Gli effetti della sentenza Viola comportano a carico dello Stato italiano l’obbligo “di attuare, di preferenza per iniziativa legislativa, una riforma del regime della reclusione dell’ergastolo, che garantisca la possibilità di riesame della pena” (cit. sentenza Viola).

Altro effetto è l’influenza che la decisione della Corte EDU potrà avere sulla giurisprudenza costituzionale e di legittimità italiana. Il primo banco di prova si sta avvicinando, essendo prevista per il 22 ottobre udienza dinanzi alla Corte Costituzionale per vagliare una nuova questione sulla legittimità costituzionale dell’art. 4 bis.
In sostanza, la situazione è ben diversa da quella narrata da alcuni esponenti della politica nazionale, per i quali la sentenza CEDU rappresenterebbe il via libera per mafiosi e terroristi.

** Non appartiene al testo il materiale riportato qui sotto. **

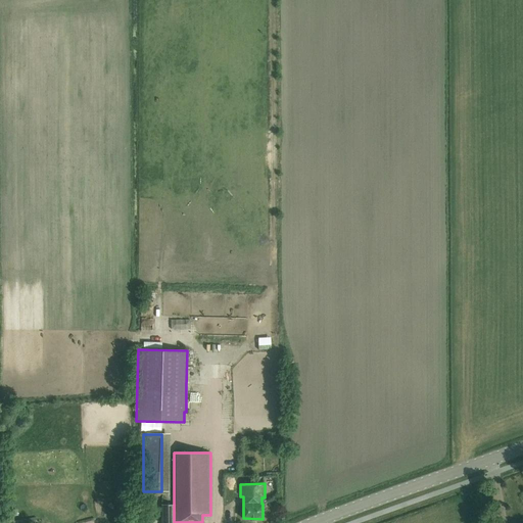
[(161,505),(161,522),(174,522),(174,505),(161,505)]
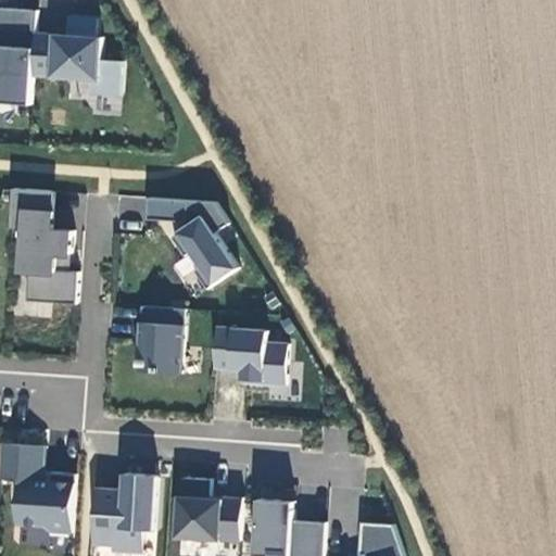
[(0,102),(33,104),(38,11),(1,8),(0,17),(0,102)]
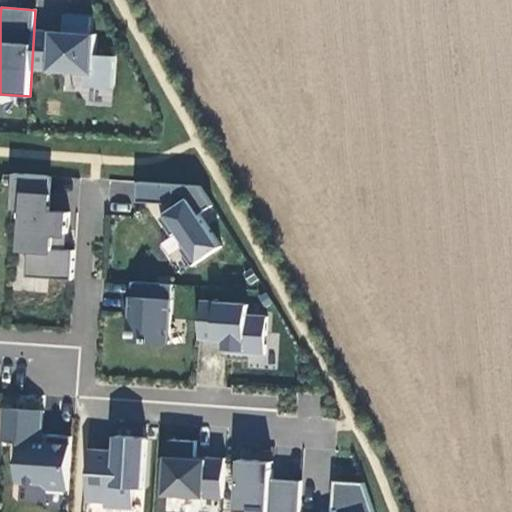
[(68,233),(69,212),(52,211),(47,211),(49,176),(14,173),(12,209),(24,210),(21,247),(29,248),(27,277),(72,280),(74,250),(62,249),(63,233),(68,233)]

Un esempio su tutti: per ottenere la liberazione condizionale è necessario aver scontato 26 anni di pena e che vi sia la prova del sicuro ravvedimento del condannato. Tale concessione passa attraverso il vaglio attento e severo della magistratura di sorveglianza che non è certo incline a fare regali.

La sentenza Viola è certamente una pronuncia di civiltà a garanzia dello stato di diritto, che si spera conduca il legislatore a mettere mano alla vigente disciplina, così da renderla conforme alla Costituzione e alla Convenzione Europea dei Diritti dell’Uomo.